• **WORK REQUEST**
All of the records below are to be output exactly; no image belongs in the result.
---+---
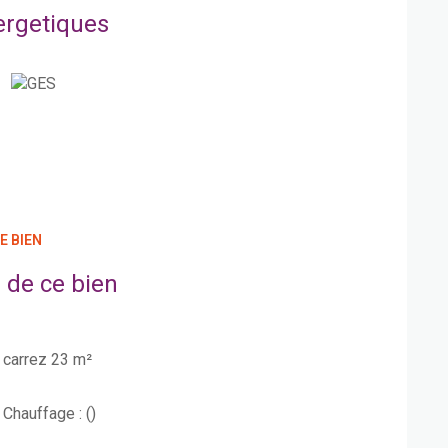
ergetiques
E BIEN
 de ce bien
carrez 23 m²
Chauffage : ()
---+---
• **EXERCISE RESPONSE**
ergetiques
E BIEN
 de ce bien
carrez 23 m²
Chauffage : ()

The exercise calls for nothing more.